(Passage Opens)
It is not about governments going off the gold standard, it is about governments DEFAULTING on their gold promisary notes.

Anybody else remember when it was ILLEGAL to hold gold? Thank you Mr. Nixon.

Posted by: Lab Rat on December 12, 2005 08:04 PM

"Anybody else remember when it was ILLEGAL to hold gold? Thank you Mr. Nixon": and Thank you FDR before that, surely?

Posted by: dearieme on December 12, 2005 08:26 PM

dearieme-

Perhaps I was not clear. I was thanking Nixon for ALLOWING us to own gold again. Damn FDR for confiscating it and defaulting on existing promisary notes.

Posted by: Lab Rat on December 12, 2005 08:34 PM

Granted, after so long under fiat currency, it would be a hard road back to gold. There is now such a limited supply of gold (on the scale necessary for a global currency) that any move back to it would disrupt global markets in a BIG way. And I don't even know who actually owns most of the gold reserves these days.

The main point I want to make is that, barring any disruptive innovation, the price (cost) of gold in terms of labor, capital, and technological development tends to remain constant. It takes those things to bring it from the ground, and those are the same thing we value, and thus should be the basis of a currency.

The idea of a gold standard was abandoned for political expediencey durring the depression, and we are living with it, and social security, and a whole bunch of other shit that was passed when my parents were kids, that will be exteremely difficult to un-do.

I think metallic standards was one of the smartest things that the Founders put in the constitution (bimetallic gold/silver).

Even back then they accepted copper (pennies) as a tertiary unit of exchange. I wonder of the new libertarian unit of exchange should be poly-metallic: gold, silver, copper, zinc, nickel, chromium, zinc, iron, etc. But the problem then arises as to how to maintain the ratios - and again we fall subject to the risk of paper currency and government fiat. The Founding Fathers attempted to do so based on their assumptions of the relative abundance of gold and silver in the new world, and it worked for over a century.

Posted by: Lab Rat on December 12, 2005 08:53 PM

Yeah, that's exactly what I've thought for years -- the fact that we used to be on a gold standard and now aren't is, itself, proof that the advantages of a gold standard don't exist.

Posted by: Dan on December 12, 2005 09:47 PM

Lab Rat:
Why maintain the ratios? Why not just let them float?

Posted by: Brandon Berg on December 12, 2005 09:49 PM

If Gold Dollars are exactly that - gold coins that we spend at the store - how can the government go "off" the gold standard?

A $1 gold coin would be around 1/100th the size of a penny.

Posted by: Dan on December 12, 2005 10:05 PM

I haven't been out of the tower in a while but surely people can't seriously be think a gold standard is a serious option.

Do they think Greenspan is just a quack? All this non-sense about the FED and the money supply worthless. Or perhaps they just think the economy grew so much more smoothely before 1971

Posted by: Karl Smith on December 12, 2005 10:32 PM

Garth: I don't think the deflation is the problem. I think it's a misnomer to refer to deflation when the money supply is increasing, even if prices are overall decreasing. Prices should be decreasing.
(Passage Closes)
(Exercise data Opens)
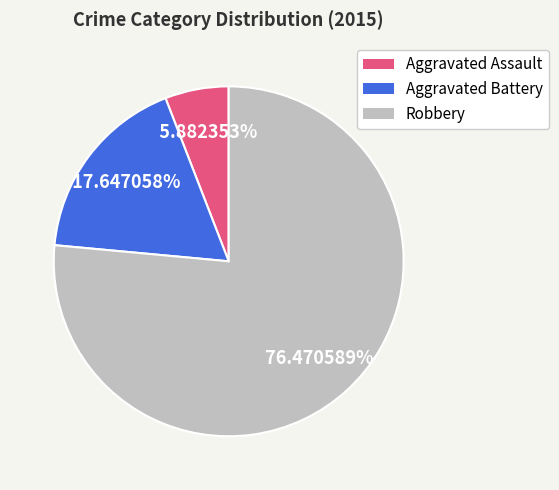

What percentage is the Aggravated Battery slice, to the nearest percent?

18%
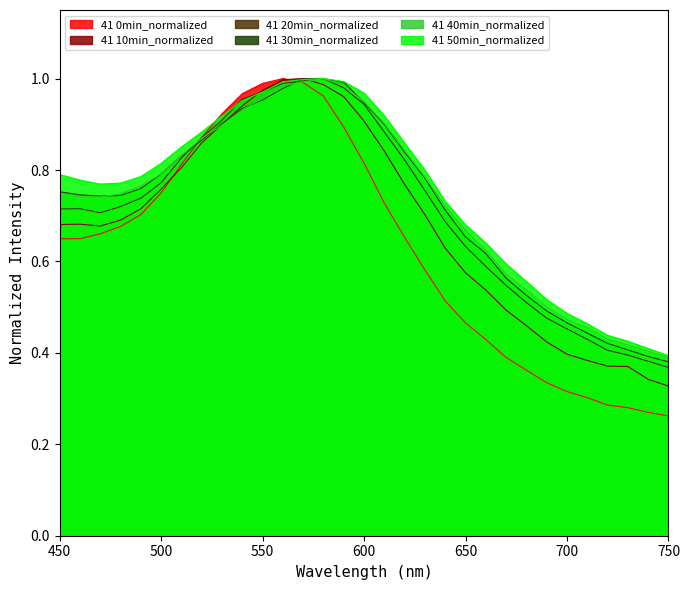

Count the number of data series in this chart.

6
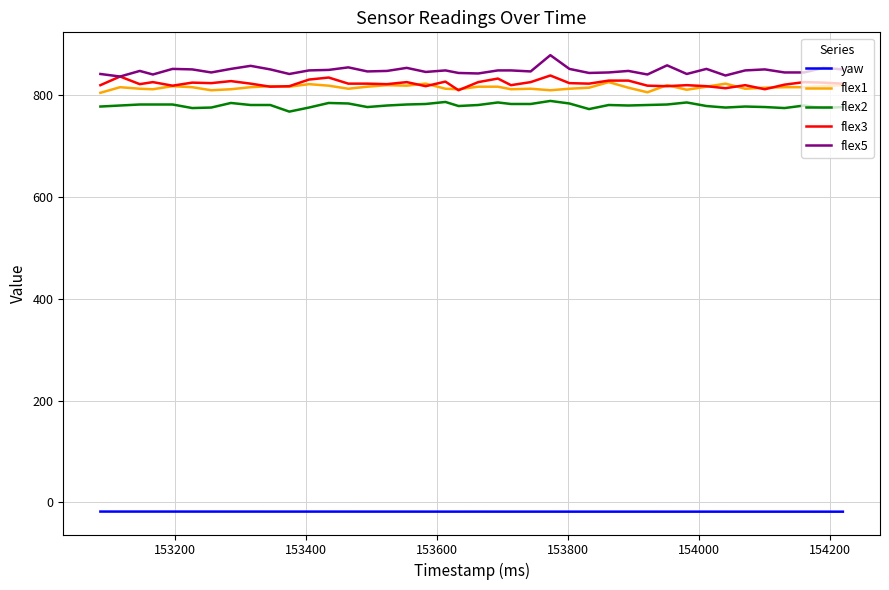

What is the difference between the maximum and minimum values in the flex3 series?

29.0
(Exercise data Closes)
(Exercise data Opens)
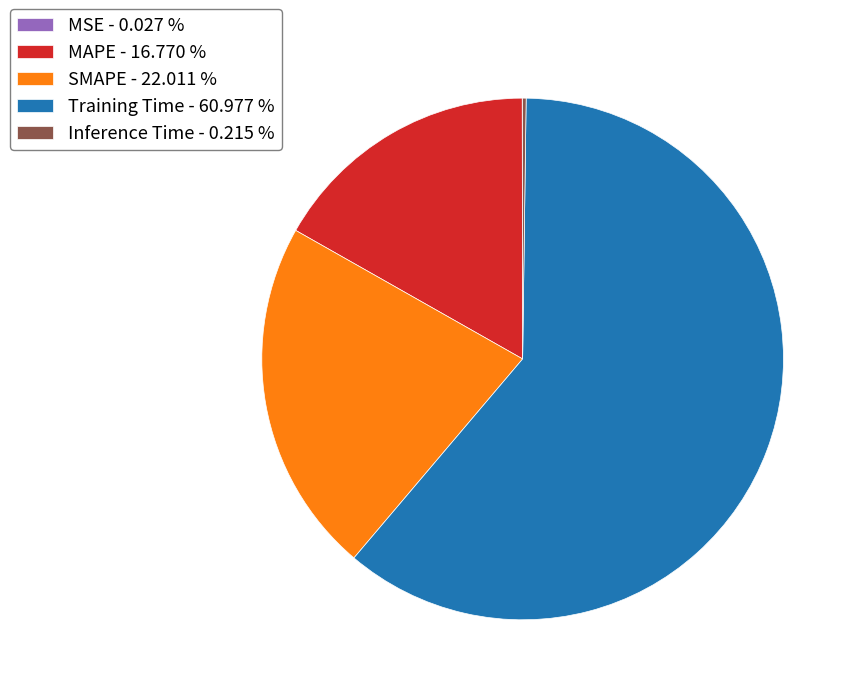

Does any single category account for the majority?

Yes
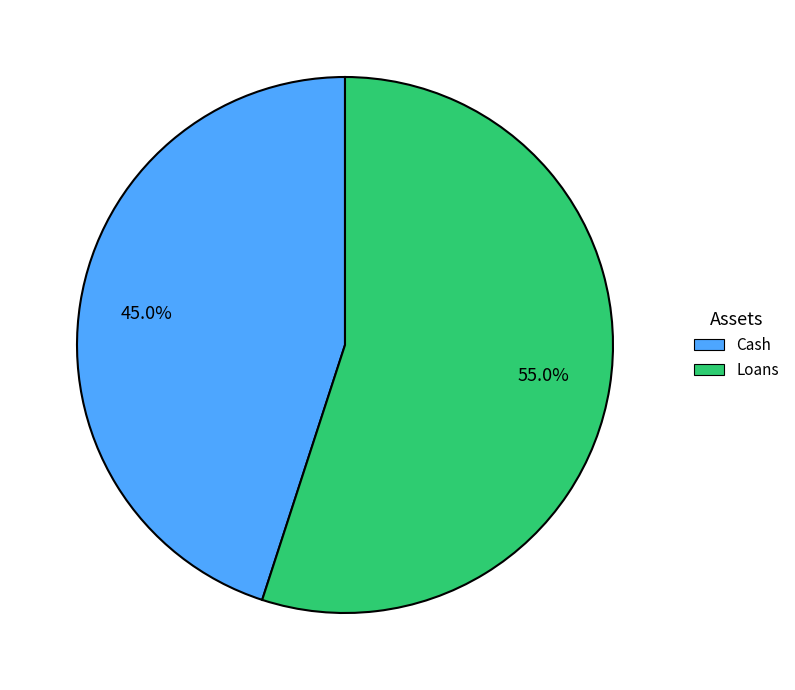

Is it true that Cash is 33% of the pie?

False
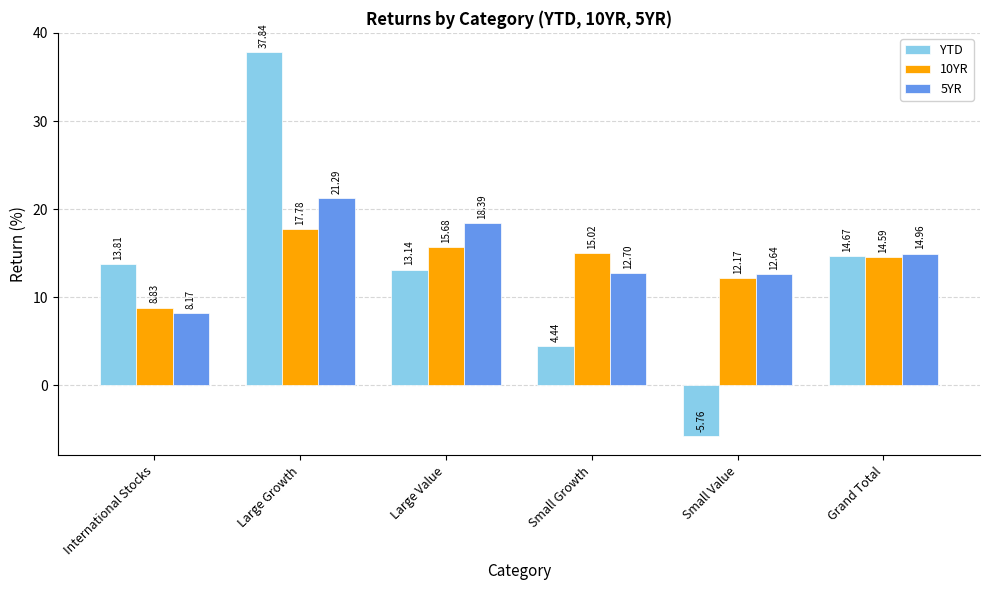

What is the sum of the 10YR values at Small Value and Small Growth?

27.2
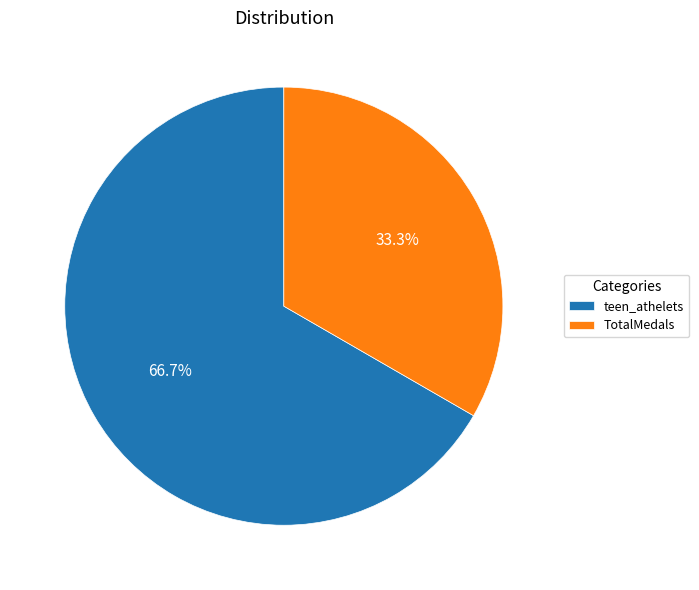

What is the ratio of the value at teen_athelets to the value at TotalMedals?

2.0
(Exercise data Closes)
- Task requirements -
1/ In the gold standard comment thread, how large would a $1 gold coin be compared with a penny?
2/ Continue the gold standard comment thread from its final sentence.

- List of answers -
1/ Around 1/100th the size of a penny.

2/
Rather, the gold standard is bad because it's an enforcement mechanism that penalizes the whole country instead of the man making decisions. There are rules of central banking that I think central bankers should, in general, follow. The gold standard means that there are nasty consequences of not following those rules. But the gold standard doesn't force the Fed to follow the rules, and if the Board of Governors don't want to follow those rules they're not the ones who'll get hurt. I think we should just advocate for a money supply peg, which is what the gold standard is trying to achieve, and forget about the gold standard itself.

For more, see my blog.

Posted by: jadagul on December 12, 2005 11:23 PM

Karl Smith,

You should read the things Greenspan wrote about the gold standard! He was a fierce supporter.

Posted by: Captain Arbyte on December 13, 2005 12:39 AM

Wasn't Jack Kemp a supporter of the gold standard too? Maybe he still is. Not sure why it's needed-we have low inflation now.

Posted by: John Salmon on December 13, 2005 01:34 AM

The government could refuse gold coins for payment of taxes. The government's share of the economy being larger than 25% that would reduce the value of gold coins.

Posted by: Oliver on December 13, 2005 03:53 AM

I'm not really sure where the notion of gold as a reliable control of inflation / deflation has come from. If you look at the history of gold standards they are, in fact, plagued by periods of rapid inflation and viscious deflation. The fact of the matter is that the growth of the gold supply has, at best, limited relation to real economic growth. Hence periods of strong growth (real growth - like that from technological innovation) get short-circuited by the inability of the gold supply to keep up and periods of modest growth get inflated by new discoveries.

Posted by: Bill on December 13, 2005 08:06 AM

Gold is also a fiat currency. All forms of currency are a stand-in for value, and value is subjective. In the US, at this point in time, the closest things we have to a non-fiat currency are labor and creativity. And for what its worth, this is a very good reason not to worry too much about the future.

Posted by: Randy on December 13, 2005 09:36 AM

Over a period of a few years, there are at least two factors that limit the swing of gold prices. Ore containing gold at low concentrations is widely distributed, but most of those deposits are so low concentration that you can't make a profit from them. Raise the price of gold and some of them become potentially profitable, but it takes years to get into production.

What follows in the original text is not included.